INFORMATION:
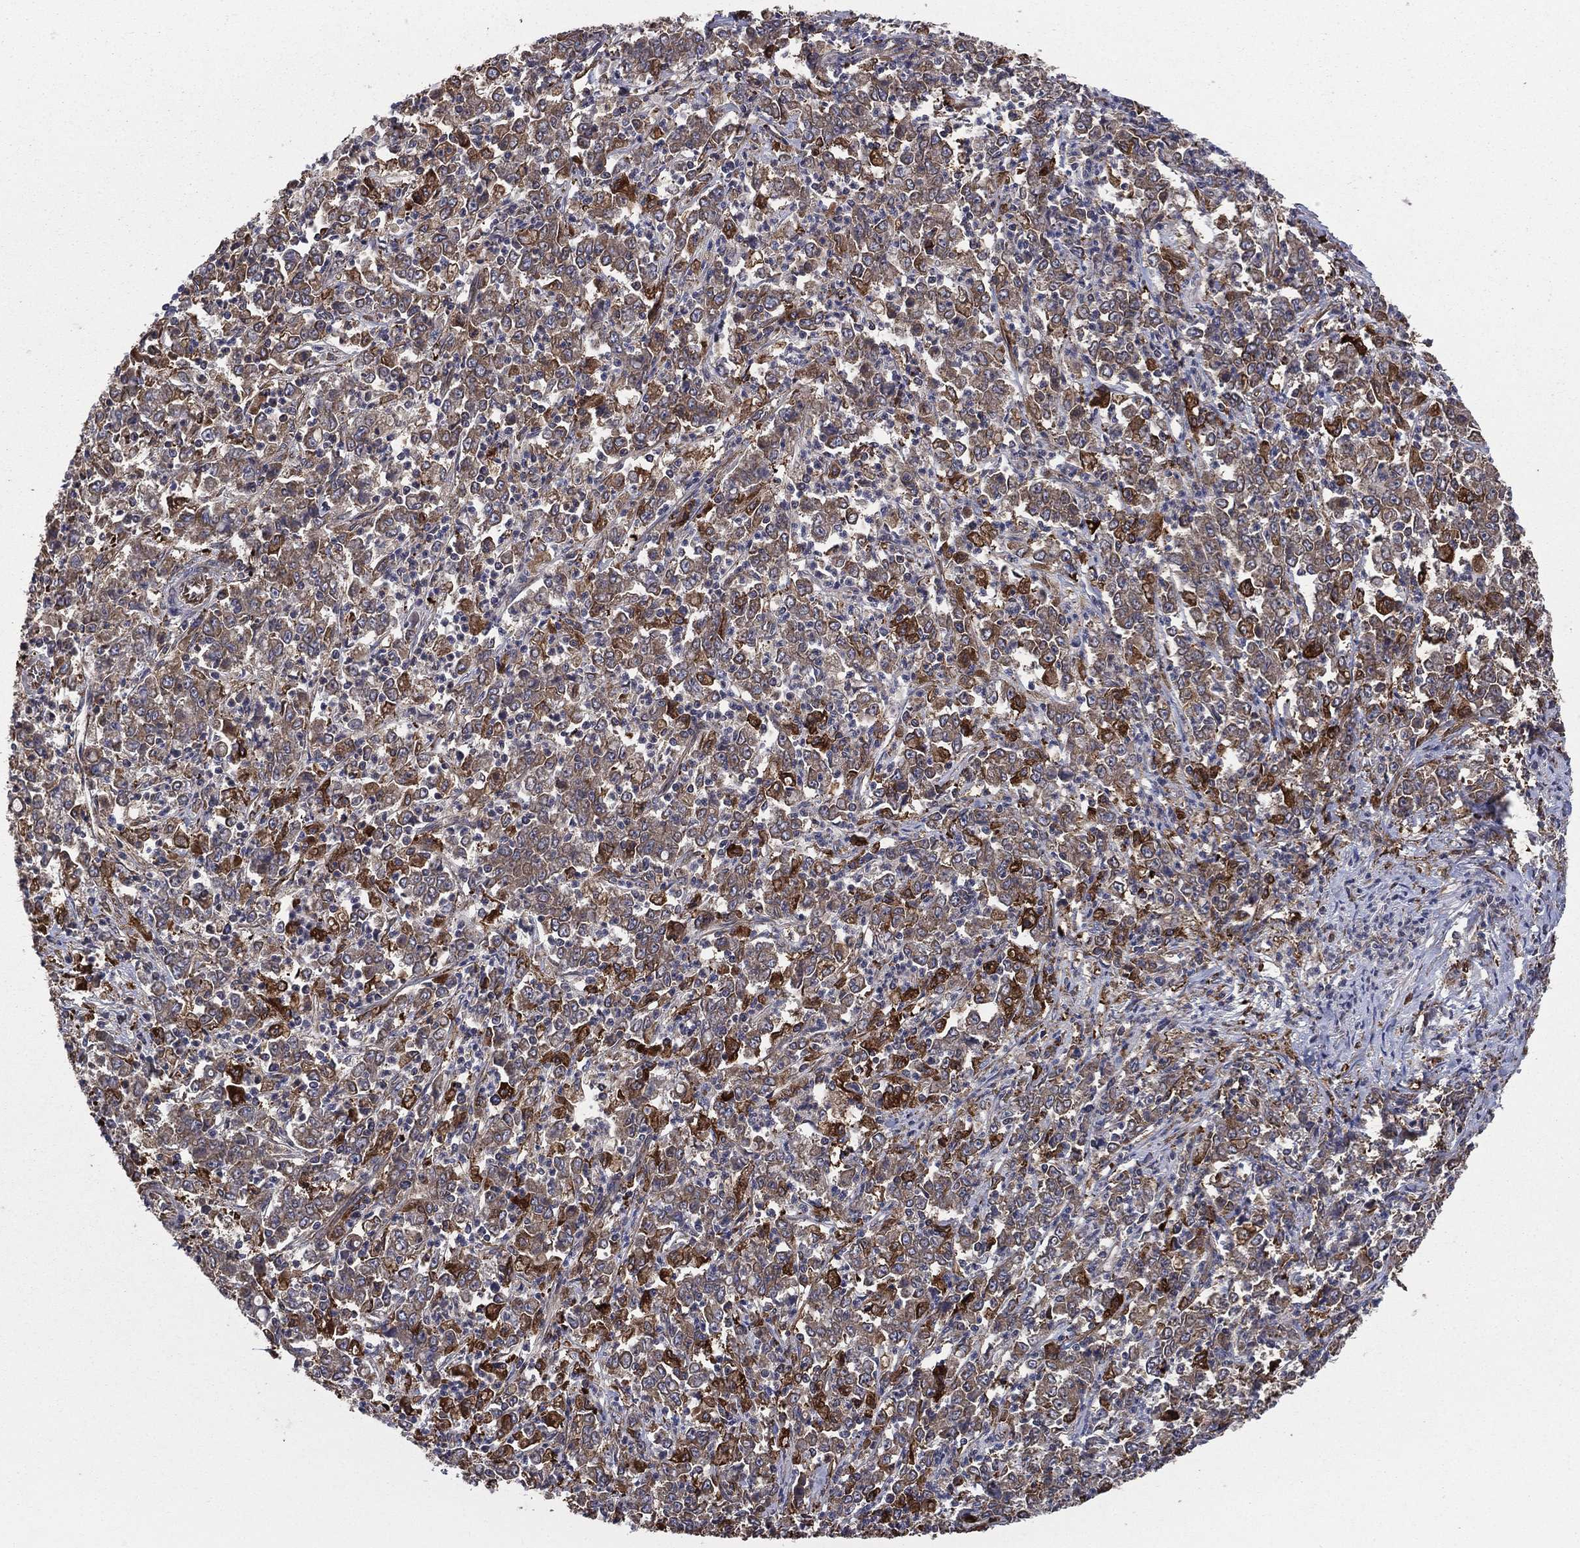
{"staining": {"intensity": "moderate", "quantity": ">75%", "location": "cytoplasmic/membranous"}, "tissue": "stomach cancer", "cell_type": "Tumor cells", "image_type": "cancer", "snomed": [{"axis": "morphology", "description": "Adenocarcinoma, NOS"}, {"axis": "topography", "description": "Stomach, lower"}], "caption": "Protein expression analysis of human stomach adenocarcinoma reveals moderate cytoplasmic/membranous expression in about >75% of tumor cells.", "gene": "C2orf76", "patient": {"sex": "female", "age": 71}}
...
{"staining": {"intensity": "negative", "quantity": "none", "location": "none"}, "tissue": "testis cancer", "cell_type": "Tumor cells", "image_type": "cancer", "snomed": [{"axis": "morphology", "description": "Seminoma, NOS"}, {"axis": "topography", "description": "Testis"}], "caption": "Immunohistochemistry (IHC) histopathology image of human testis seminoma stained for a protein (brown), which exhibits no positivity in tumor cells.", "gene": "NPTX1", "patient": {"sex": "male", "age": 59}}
--
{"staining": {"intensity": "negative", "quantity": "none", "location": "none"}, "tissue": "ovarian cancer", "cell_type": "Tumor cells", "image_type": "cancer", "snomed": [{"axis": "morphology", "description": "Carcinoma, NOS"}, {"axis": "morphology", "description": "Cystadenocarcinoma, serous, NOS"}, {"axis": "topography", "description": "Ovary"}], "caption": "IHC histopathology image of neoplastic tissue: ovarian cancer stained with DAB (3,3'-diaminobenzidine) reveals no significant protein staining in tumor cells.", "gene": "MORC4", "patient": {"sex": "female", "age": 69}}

EXERCISE DETAILS:
Check each line above for the word "human" and copy every line that has it.

FINAL ANSWER:
{"staining": {"intensity": "moderate", "quantity": ">75%", "location": "cytoplasmic/membranous"}, "tissue": "stomach cancer", "cell_type": "Tumor cells", "image_type": "cancer", "snomed": [{"axis": "morphology", "description": "Adenocarcinoma, NOS"}, {"axis": "topography", "description": "Stomach, lower"}], "caption": "Protein expression analysis of human stomach adenocarcinoma reveals moderate cytoplasmic/membranous expression in about >75% of tumor cells.", "gene": "C2orf76", "patient": {"sex": "female", "age": 71}}
{"staining": {"intensity": "negative", "quantity": "none", "location": "none"}, "tissue": "testis cancer", "cell_type": "Tumor cells", "image_type": "cancer", "snomed": [{"axis": "morphology", "description": "Seminoma, NOS"}, {"axis": "topography", "description": "Testis"}], "caption": "Immunohistochemistry (IHC) histopathology image of human testis seminoma stained for a protein (brown), which exhibits no positivity in tumor cells.", "gene": "NPTX1", "patient": {"sex": "male", "age": 59}}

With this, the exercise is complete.